====== Testo selezionato ======
Nel caso in esame, un dipendente di una multinazionale si era rivolto all’Autorità lamentando l’illegittimo trattamento di dati personali da parte della società per avere acquisito informazioni, anche personali, dalle email e dal telefono aziendale in uso al lavoratore durante il rapporto professionale e dopo il suo licenziamento.

In particolare, il dipendente lamentava:

  1. l’operatività, anche dopo la cessazione del rapporto di lavoro con la società, dell’account di posta elettronica aziendale, senza informare i terzi mittenti che le comunicazioni non venivano più visionate dal destinatario ma da altri soggetti;
  2. la mancata comunicazione da parte della società della possibilità di acquisire e conservare dati personali contenuti nella casella di posta elettronica e nel personal computer dei dipendenti;
  3. l’accesso da parte della multinazionale al dispositivo smartphone affidato in uso esclusivo al dipendente, con presa visione e scaricamento di file personali (es. foto) attinenti alla vita privata del lavoratore.
  4. l’accesso, dopo l’interruzione del rapporto di lavoro, alla stanza assegnata al dipendente al fine di raccogliere gli effetti personali del lavoratore senza la sua autorizzazione.

Dopo le dichiarazioni di replica della società, il Garante Privacy ha affermato che: “la società in qualità di titolare ha effettuato (e tutt’ora effettua) operazioni di trattamento di dati personali riferiti al reclamante ˗ nonché ad altri dipendenti ˗ sia in costanza del rapporto di lavoro che successivamente alla sua cessazione, che risultano per alcuni profili non conformi alla disciplina in materia di protezione dei dati personali”.
====== Record forniti ======
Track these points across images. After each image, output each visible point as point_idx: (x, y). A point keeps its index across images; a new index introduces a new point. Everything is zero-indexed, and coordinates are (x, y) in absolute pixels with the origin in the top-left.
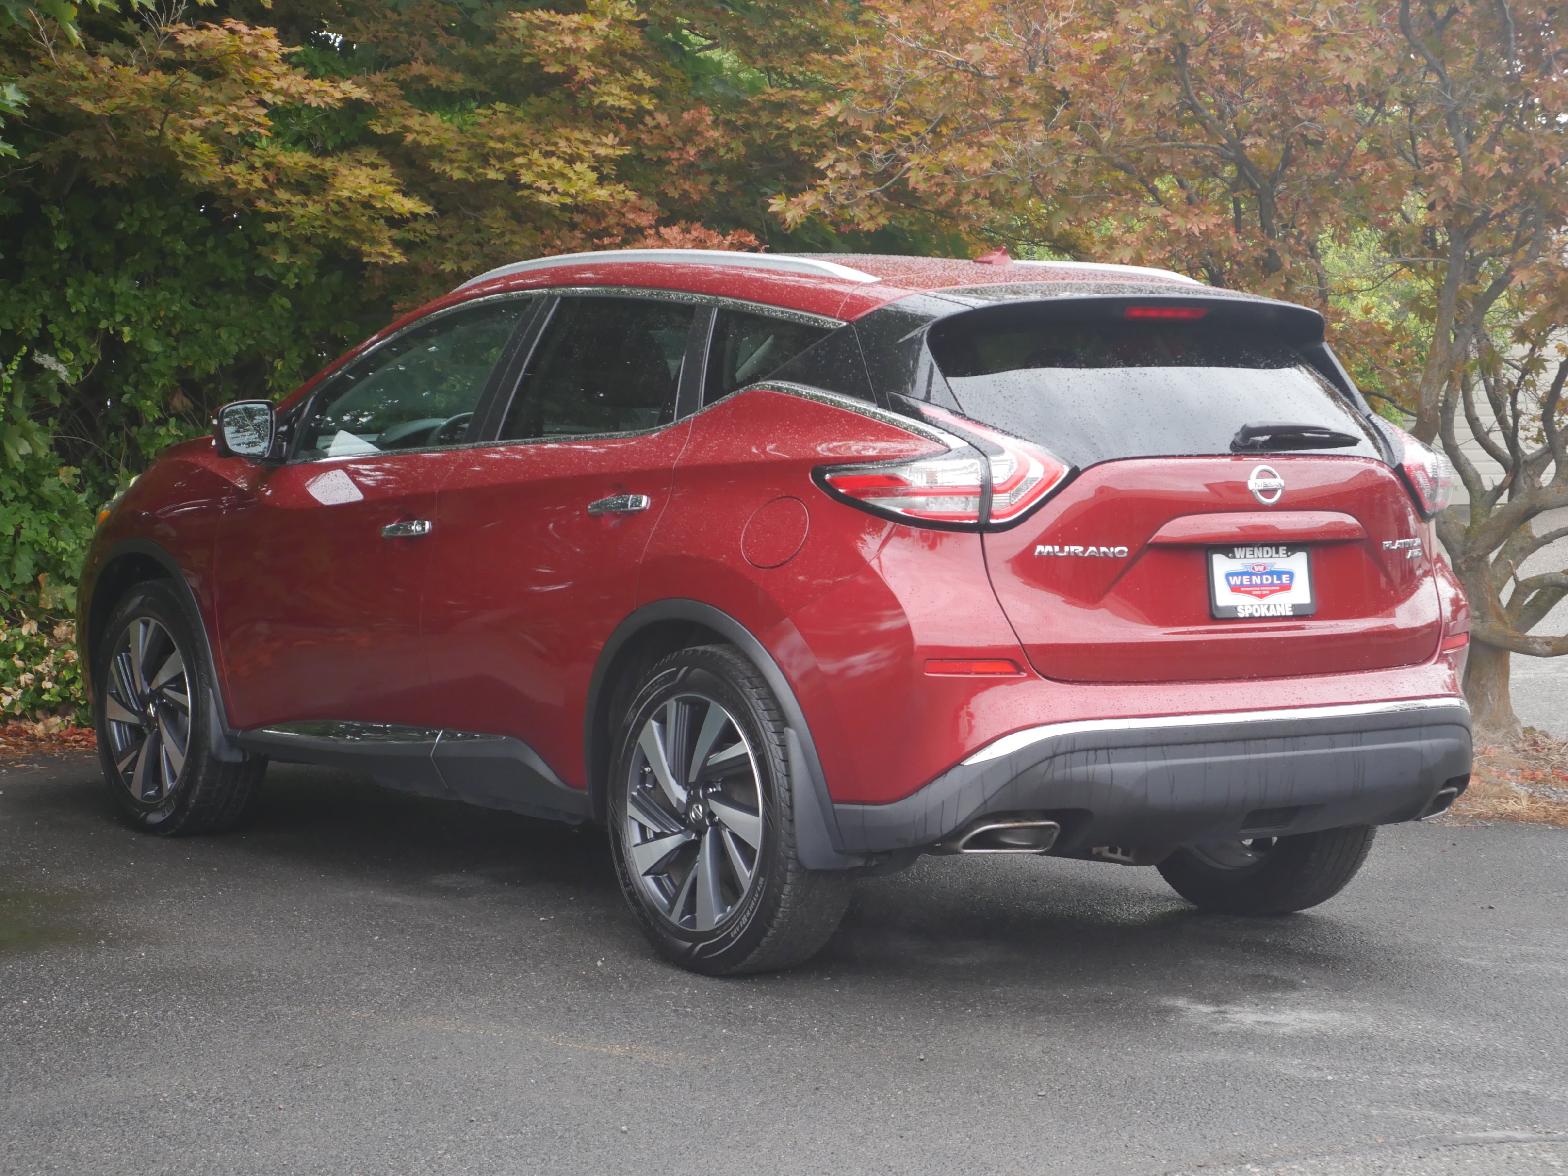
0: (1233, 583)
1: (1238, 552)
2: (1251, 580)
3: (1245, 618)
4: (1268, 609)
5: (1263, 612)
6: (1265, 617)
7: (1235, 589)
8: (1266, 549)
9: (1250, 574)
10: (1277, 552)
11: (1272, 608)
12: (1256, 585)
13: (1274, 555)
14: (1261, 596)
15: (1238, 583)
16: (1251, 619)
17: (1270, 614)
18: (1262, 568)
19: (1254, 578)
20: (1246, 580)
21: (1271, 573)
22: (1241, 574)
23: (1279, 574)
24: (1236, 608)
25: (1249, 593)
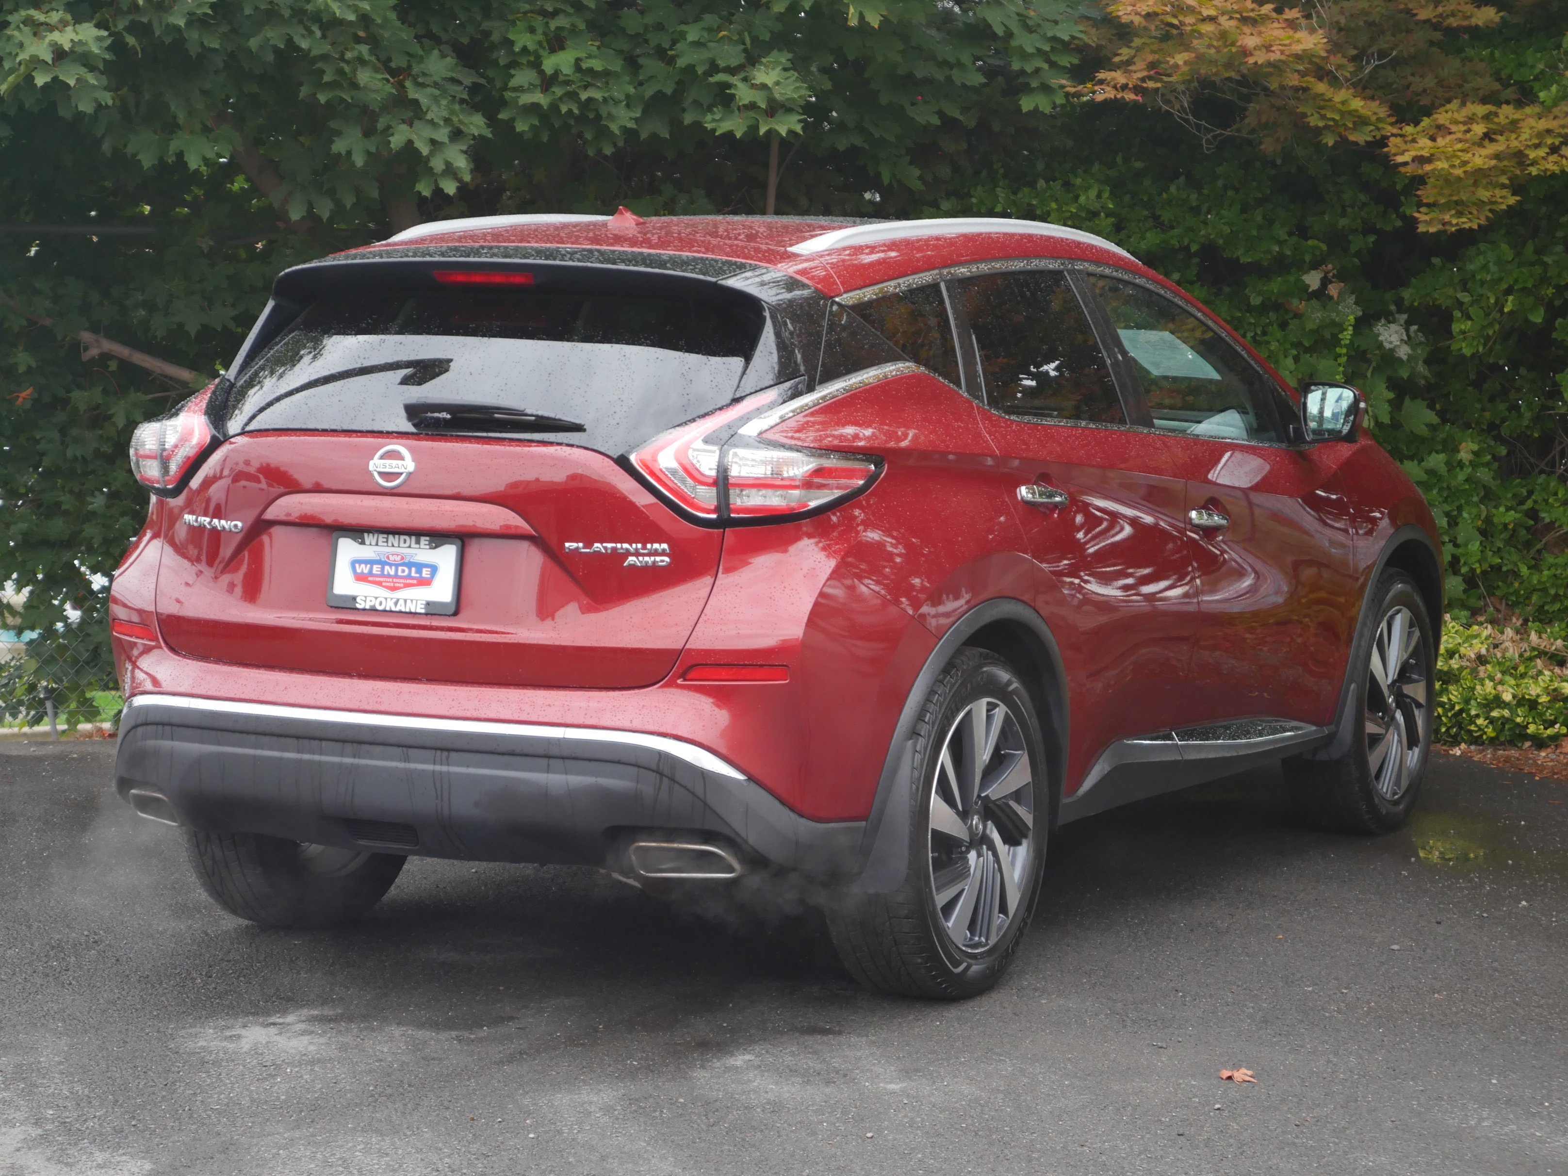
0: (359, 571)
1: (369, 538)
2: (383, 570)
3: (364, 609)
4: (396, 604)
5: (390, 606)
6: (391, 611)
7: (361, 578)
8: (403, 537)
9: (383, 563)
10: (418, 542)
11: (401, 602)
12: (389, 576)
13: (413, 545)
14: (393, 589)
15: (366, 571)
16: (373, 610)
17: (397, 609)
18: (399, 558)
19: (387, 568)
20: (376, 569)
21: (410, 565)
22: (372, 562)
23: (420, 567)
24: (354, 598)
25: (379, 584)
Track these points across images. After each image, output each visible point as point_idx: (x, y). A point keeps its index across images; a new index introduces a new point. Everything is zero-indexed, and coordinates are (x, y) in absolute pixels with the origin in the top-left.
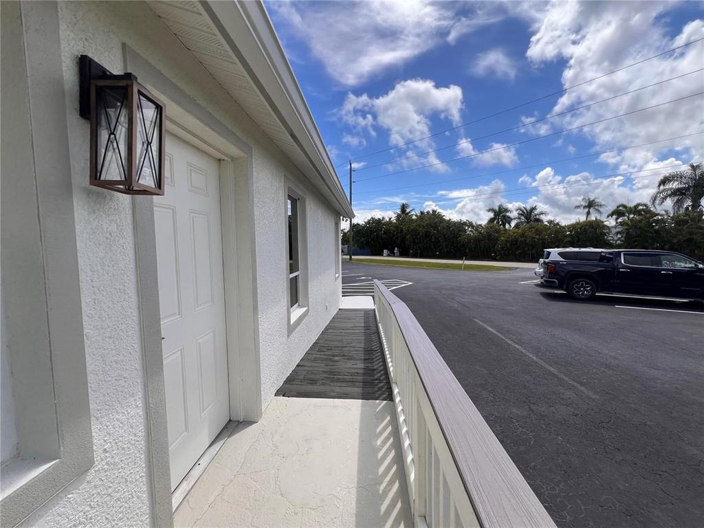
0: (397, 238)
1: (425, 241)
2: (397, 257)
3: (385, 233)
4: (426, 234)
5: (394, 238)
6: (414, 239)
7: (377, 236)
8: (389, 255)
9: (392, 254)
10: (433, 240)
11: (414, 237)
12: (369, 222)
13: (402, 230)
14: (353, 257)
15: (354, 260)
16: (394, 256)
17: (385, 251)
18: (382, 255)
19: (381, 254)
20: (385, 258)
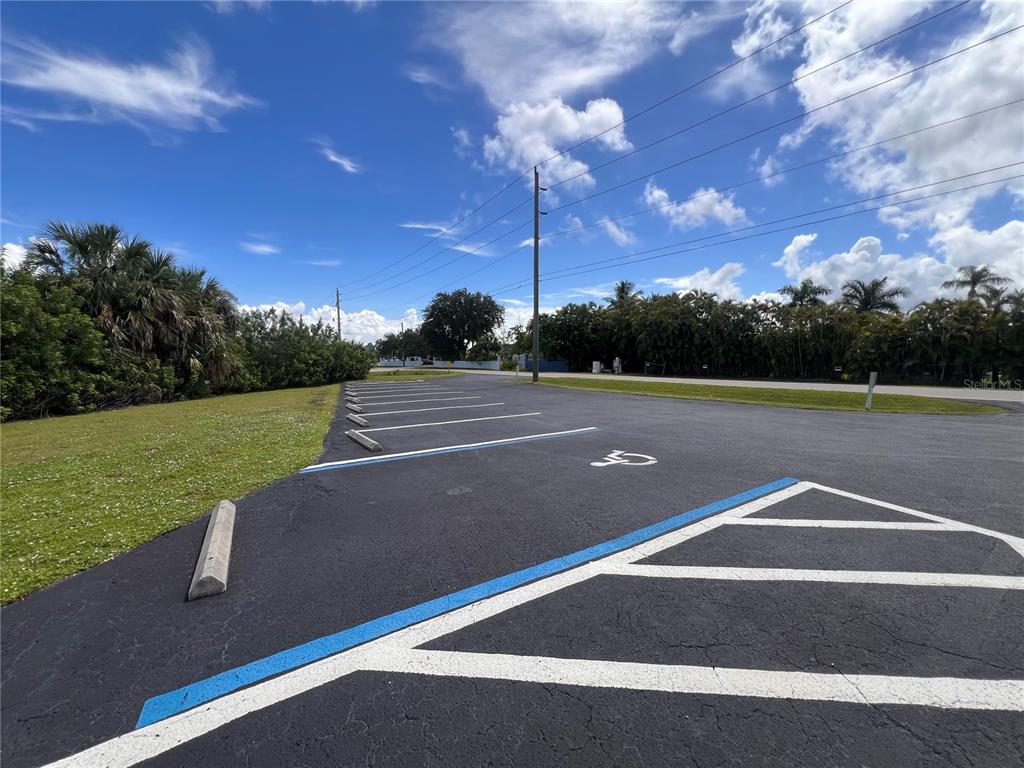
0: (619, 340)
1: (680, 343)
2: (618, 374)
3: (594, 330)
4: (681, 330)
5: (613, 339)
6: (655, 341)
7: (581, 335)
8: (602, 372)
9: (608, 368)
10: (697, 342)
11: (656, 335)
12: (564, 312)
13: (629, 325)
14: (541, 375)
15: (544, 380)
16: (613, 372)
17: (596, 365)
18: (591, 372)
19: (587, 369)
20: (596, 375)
======
Il tuo compito> Riporta per intero il testo sul reclamo del dipendente al Garante Privacy, senza cambiare nulla.

Risultato>
Nel caso in esame, un dipendente di una multinazionale si era rivolto all’Autorità lamentando l’illegittimo trattamento di dati personali da parte della società per avere acquisito informazioni, anche personali, dalle email e dal telefono aziendale in uso al lavoratore durante il rapporto professionale e dopo il suo licenziamento.

In particolare, il dipendente lamentava:

  1. l’operatività, anche dopo la cessazione del rapporto di lavoro con la società, dell’account di posta elettronica aziendale, senza informare i terzi mittenti che le comunicazioni non venivano più visionate dal destinatario ma da altri soggetti;
  2. la mancata comunicazione da parte della società della possibilità di acquisire e conservare dati personali contenuti nella casella di posta elettronica e nel personal computer dei dipendenti;
  3. l’accesso da parte della multinazionale al dispositivo smartphone affidato in uso esclusivo al dipendente, con presa visione e scaricamento di file personali (es. foto) attinenti alla vita privata del lavoratore.
  4. l’accesso, dopo l’interruzione del rapporto di lavoro, alla stanza assegnata al dipendente al fine di raccogliere gli effetti personali del lavoratore senza la sua autorizzazione.

Dopo le dichiarazioni di replica della società, il Garante Privacy ha affermato che: “la società in qualità di titolare ha effettuato (e tutt’ora effettua) operazioni di trattamento di dati personali riferiti al reclamante ˗ nonché ad altri dipendenti ˗ sia in costanza del rapporto di lavoro che successivamente alla sua cessazione, che risultano per alcuni profili non conformi alla disciplina in materia di protezione dei dati personali”.